Visual Interpretation

For exercise 1, I had to learn how to identify features using tone and texture. I began with “tone” which is how light or dark something is, and created a feature class for each classification. This is done by highlighting the .gdb file in the ArcCatalog pane, right-clicking, and selecting new feature class with polygon geometry. I added the Tone feature class to the map by dragging it over. Then, I added each feature name opening the attribute table for Tone, and adding a field for each feature. Lastly, I would create the polygon for each feature by highlighting the feature in the attribute table, selecting edit>create feature>polygon. I repeated this process for Texture For labeling purposes, I chose the polygon lines to be a bright blue color (Tone) and a bright red color (Texture) with a 2pt width because I needed it to stand out on an otherwise colorless background. The 5 classifications I used for Tone were Very Light, Light, Medium, Dark, and Very Dark. The 5 classifications I used for Texture were Very Fine, Fine, Mottled, Coarse, and Very Coarse. Some examples of features I chose for tone and texture were an airport for very light, calm water for very fine, and a neighborhood for coarse. Some features had varying tones/textures such as vegetation.
 For exercise 2, I had to visually identify features using the criteria of shape/size, shadow, pattern, and association. I used the same steps as in exercise 1 to create feature classes for each criteria except this time I used point geometry. Shape/size is the most intuitive and easiest identifying feature to begin with. Without having to zoom in or study the aerial photo long, I was able to identify a pier. I was pretty sure I located a two swimming pools but after zooming in slightly, I was 100% sure. I did have to zoom in very close and pan around the photo to see other features more clearly. This allowed me to easily identify a vehicle. I remained zoomed in when I chose the three features for shadow. I chose trees, a motel sign, and a water tower because they had clear shadows being cast. I almost chose buildings because so many had shadows but decided to use the examples that would be very difficult to identify without that one criteria (buildings have multiple criteria). Pattern is almost as intuitive as shape/size for identifying features, in my opinion. It was easy to locate the waves in the body of water, the multiple transmission lines, and the lined spaces for the parking lot. For association, I chose the motel and the neighborhood clubhouse. Each building contained a swimming pool which helped signal the association. For labeling purposes, I employed a few techniques for the map to stand out, as I was dealing with another colorless background. I used 5pt circles with different colors for each criteria. For the labels, I used the Point of Interest text symbol with “white halo”. However, I changed the color of the halo to match the symbol color, used with the underlying black text. I felt this aesthetic was pleasing to the eye. 

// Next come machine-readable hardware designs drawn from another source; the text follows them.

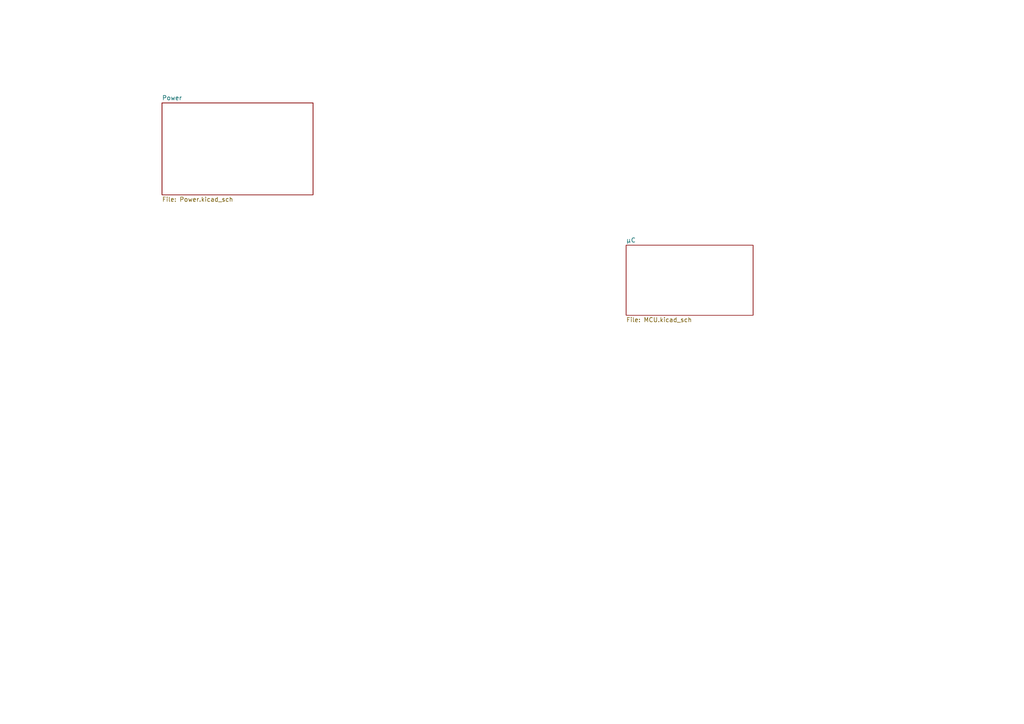
<source format=kicad_sch>
(kicad_sch
	(version 20231120)
	(generator "eeschema")
	(generator_version "8.0")
	(uuid "0dca9b66-f638-4727-874b-1b91b6921c17")
	(paper "A4")
	(lib_symbols)
	(sheet
		(at 46.99 29.845)
		(size 43.815 26.67)
		(fields_autoplaced yes)
		(stroke
			(width 0.1524)
			(type solid)
		)
		(fill
			(color 0 0 0 0.0000)
		)
		(uuid "91c9895f-7dce-429f-866f-2980d966c967")
		(property "Sheetname" "Power"
			(at 46.99 29.1334 0)
			(effects
				(font
					(size 1.27 1.27)
				)
				(justify left bottom)
			)
		)
		(property "Sheetfile" "Power.kicad_sch"
			(at 46.99 57.0996 0)
			(effects
				(font
					(size 1.27 1.27)
				)
				(justify left top)
			)
		)
		(instances
			(project "FT25-Charger"
				(path "/0dca9b66-f638-4727-874b-1b91b6921c17"
					(page "3")
				)
			)
		)
	)
	(sheet
		(at 181.61 71.12)
		(size 36.83 20.32)
		(fields_autoplaced yes)
		(stroke
			(width 0.1524)
			(type solid)
		)
		(fill
			(color 0 0 0 0.0000)
		)
		(uuid "927a4376-a166-4f69-84bd-032af3aa29f2")
		(property "Sheetname" "µC"
			(at 181.61 70.4084 0)
			(effects
				(font
					(size 1.27 1.27)
				)
				(justify left bottom)
			)
		)
		(property "Sheetfile" "MCU.kicad_sch"
			(at 181.61 92.0246 0)
			(effects
				(font
					(size 1.27 1.27)
				)
				(justify left top)
			)
		)
		(instances
			(project "FT25-Charger"
				(path "/0dca9b66-f638-4727-874b-1b91b6921c17"
					(page "2")
				)
			)
		)
	)
	(sheet_instances
		(path "/"
			(page "1")
		)
	)
)

</source>
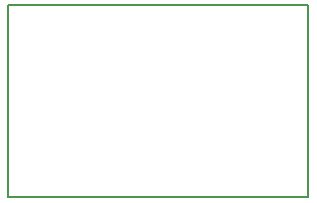
<source format=gbr>
G04 #@! TF.FileFunction,Profile,NP*
%FSLAX46Y46*%
G04 Gerber Fmt 4.6, Leading zero omitted, Abs format (unit mm)*
G04 Created by KiCad (PCBNEW 4.0.1-stable) date Tuesday, March 29, 2016 'AMt' 01:18:38 AM*
%MOMM*%
G01*
G04 APERTURE LIST*
%ADD10C,0.100000*%
%ADD11C,0.150000*%
G04 APERTURE END LIST*
D10*
D11*
X136652000Y-116840000D02*
X136652000Y-100584000D01*
X162052000Y-116840000D02*
X136652000Y-116840000D01*
X162052000Y-100584000D02*
X162052000Y-116840000D01*
X136652000Y-100584000D02*
X162052000Y-100584000D01*
M02*

</source>
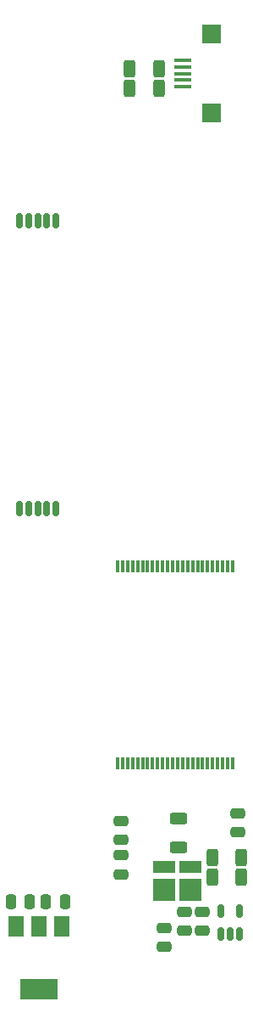
<source format=gbr>
%TF.GenerationSoftware,KiCad,Pcbnew,(6.0.5)*%
%TF.CreationDate,2023-05-31T00:43:37+03:00*%
%TF.ProjectId,JLC1,4a4c4331-2e6b-4696-9361-645f70636258,rev?*%
%TF.SameCoordinates,Original*%
%TF.FileFunction,Paste,Bot*%
%TF.FilePolarity,Positive*%
%FSLAX46Y46*%
G04 Gerber Fmt 4.6, Leading zero omitted, Abs format (unit mm)*
G04 Created by KiCad (PCBNEW (6.0.5)) date 2023-05-31 00:43:37*
%MOMM*%
%LPD*%
G01*
G04 APERTURE LIST*
G04 Aperture macros list*
%AMRoundRect*
0 Rectangle with rounded corners*
0 $1 Rounding radius*
0 $2 $3 $4 $5 $6 $7 $8 $9 X,Y pos of 4 corners*
0 Add a 4 corners polygon primitive as box body*
4,1,4,$2,$3,$4,$5,$6,$7,$8,$9,$2,$3,0*
0 Add four circle primitives for the rounded corners*
1,1,$1+$1,$2,$3*
1,1,$1+$1,$4,$5*
1,1,$1+$1,$6,$7*
1,1,$1+$1,$8,$9*
0 Add four rect primitives between the rounded corners*
20,1,$1+$1,$2,$3,$4,$5,0*
20,1,$1+$1,$4,$5,$6,$7,0*
20,1,$1+$1,$6,$7,$8,$9,0*
20,1,$1+$1,$8,$9,$2,$3,0*%
G04 Aperture macros list end*
%ADD10RoundRect,0.175000X0.175000X0.575000X-0.175000X0.575000X-0.175000X-0.575000X0.175000X-0.575000X0*%
%ADD11R,2.200000X2.200000*%
%ADD12R,2.200000X1.250000*%
%ADD13RoundRect,0.250000X0.475000X-0.250000X0.475000X0.250000X-0.475000X0.250000X-0.475000X-0.250000X0*%
%ADD14RoundRect,0.250000X0.312500X0.625000X-0.312500X0.625000X-0.312500X-0.625000X0.312500X-0.625000X0*%
%ADD15RoundRect,0.150000X0.150000X-0.512500X0.150000X0.512500X-0.150000X0.512500X-0.150000X-0.512500X0*%
%ADD16R,1.500000X2.000000*%
%ADD17R,3.800000X2.000000*%
%ADD18RoundRect,0.250000X-0.250000X-0.475000X0.250000X-0.475000X0.250000X0.475000X-0.250000X0.475000X0*%
%ADD19R,0.300000X1.275000*%
%ADD20RoundRect,0.250000X-0.312500X-0.625000X0.312500X-0.625000X0.312500X0.625000X-0.312500X0.625000X0*%
%ADD21R,1.800000X0.400000*%
%ADD22R,1.900000X1.900000*%
%ADD23RoundRect,0.250000X0.625000X-0.312500X0.625000X0.312500X-0.625000X0.312500X-0.625000X-0.312500X0*%
G04 APERTURE END LIST*
D10*
%TO.C,*%
X184995000Y-54070000D03*
%TD*%
%TO.C,*%
X186795000Y-82745000D03*
%TD*%
D11*
%TO.C,D2*%
X197645000Y-120765000D03*
D12*
X197645000Y-118490000D03*
%TD*%
D13*
%TO.C,C12*%
X199670000Y-124855000D03*
X199670000Y-122955000D03*
%TD*%
D10*
%TO.C,*%
X184095000Y-82745000D03*
%TD*%
D13*
%TO.C,C10*%
X193315000Y-119215000D03*
X193315000Y-117315000D03*
%TD*%
D14*
%TO.C,R1*%
X205347500Y-117500000D03*
X202422500Y-117500000D03*
%TD*%
D10*
%TO.C,*%
X183195000Y-82745000D03*
%TD*%
D15*
%TO.C,U1*%
X205185000Y-125175000D03*
X204235000Y-125175000D03*
X203285000Y-125175000D03*
X203285000Y-122900000D03*
X205185000Y-122900000D03*
%TD*%
D13*
%TO.C,C3*%
X197632500Y-126437500D03*
X197632500Y-124537500D03*
%TD*%
D16*
%TO.C,78L05*%
X182789500Y-124405000D03*
X185089500Y-124405000D03*
X187389500Y-124405000D03*
D17*
X185089500Y-130705000D03*
%TD*%
D18*
%TO.C,100uF*%
X185814500Y-121905000D03*
X187714500Y-121905000D03*
%TD*%
D19*
%TO.C,m2*%
X192985000Y-88475000D03*
X193485000Y-88475000D03*
X193985000Y-88475000D03*
X194485000Y-88475000D03*
X194985000Y-88475000D03*
X195485000Y-88475000D03*
X195985000Y-88475000D03*
X196485000Y-88475000D03*
X196985000Y-88475000D03*
X197485000Y-88475000D03*
X197985000Y-88475000D03*
X198485000Y-88475000D03*
X198985000Y-88475000D03*
X199485000Y-88475000D03*
X199985000Y-88475000D03*
X200485000Y-88475000D03*
X200985000Y-88475000D03*
X201485000Y-88475000D03*
X201985000Y-88475000D03*
X202485000Y-88475000D03*
X202985000Y-88475000D03*
X203485000Y-88475000D03*
X203985000Y-88475000D03*
X204485000Y-88475000D03*
X204485000Y-108151000D03*
X203985000Y-108151000D03*
X203485000Y-108151000D03*
X202985000Y-108151000D03*
X202485000Y-108151000D03*
X201985000Y-108151000D03*
X201485000Y-108151000D03*
X200985000Y-108151000D03*
X200485000Y-108151000D03*
X199985000Y-108151000D03*
X199485000Y-108151000D03*
X198985000Y-108151000D03*
X198485000Y-108151000D03*
X197985000Y-108151000D03*
X197485000Y-108151000D03*
X196985000Y-108151000D03*
X196485000Y-108151000D03*
X195985000Y-108151000D03*
X195485000Y-108151000D03*
X194985000Y-108151000D03*
X194485000Y-108151000D03*
X193985000Y-108151000D03*
X193485000Y-108151000D03*
X192985000Y-108151000D03*
%TD*%
D18*
%TO.C,100uF*%
X182314500Y-121905000D03*
X184214500Y-121905000D03*
%TD*%
D10*
%TO.C,*%
X184995000Y-82745000D03*
%TD*%
D20*
%TO.C,22R*%
X194207500Y-40870000D03*
X197132500Y-40870000D03*
%TD*%
D14*
%TO.C,R2*%
X205347500Y-119475000D03*
X202422500Y-119475000D03*
%TD*%
D10*
%TO.C,*%
X185895000Y-82745000D03*
%TD*%
D21*
%TO.C,REF\u002A\u002A*%
X199470000Y-38070000D03*
X199470000Y-38720000D03*
X199470000Y-39370000D03*
X199470000Y-40020000D03*
X199470000Y-40670000D03*
D22*
X202370000Y-35420000D03*
X202370000Y-43320000D03*
%TD*%
D13*
%TO.C,C9*%
X193315000Y-115765000D03*
X193315000Y-113865000D03*
%TD*%
D10*
%TO.C,*%
X183195000Y-54070000D03*
%TD*%
%TO.C,*%
X186795000Y-54070000D03*
%TD*%
D13*
%TO.C,C14*%
X205025000Y-115025000D03*
X205025000Y-113125000D03*
%TD*%
D10*
%TO.C,*%
X185895000Y-54070000D03*
%TD*%
D13*
%TO.C,C11*%
X201462500Y-124857500D03*
X201462500Y-122957500D03*
%TD*%
D20*
%TO.C,22R*%
X194182500Y-38870000D03*
X197107500Y-38870000D03*
%TD*%
D23*
%TO.C,R4*%
X199105000Y-116547500D03*
X199105000Y-113622500D03*
%TD*%
D10*
%TO.C,*%
X184095000Y-54070000D03*
%TD*%
D11*
%TO.C,D1*%
X200260000Y-120775000D03*
D12*
X200260000Y-118500000D03*
%TD*%
M02*

</source>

For Exercise 3, I explored color interpretation by comparing a true color image and a color infrared image. The mixed pine forest area southwest of the area initially appeared green to me but it was entirely red in the false color image thus its true color was near infrared. The marsh was easy to discern as its true color was green and false color was blue. There were some areas that I interpreted as rivers/water retention areas that were white in true color and blue in false color. I concluded that these could be possible construction or industrial areas that do not contain runoff all of the time. The buildings appeared to be white in both true color and false color because they reflect light. We did not have to make a map of this exercise but it was good practice to see how having a thorough understanding of your area and how true/false color can help you understand features in an aerial photograph.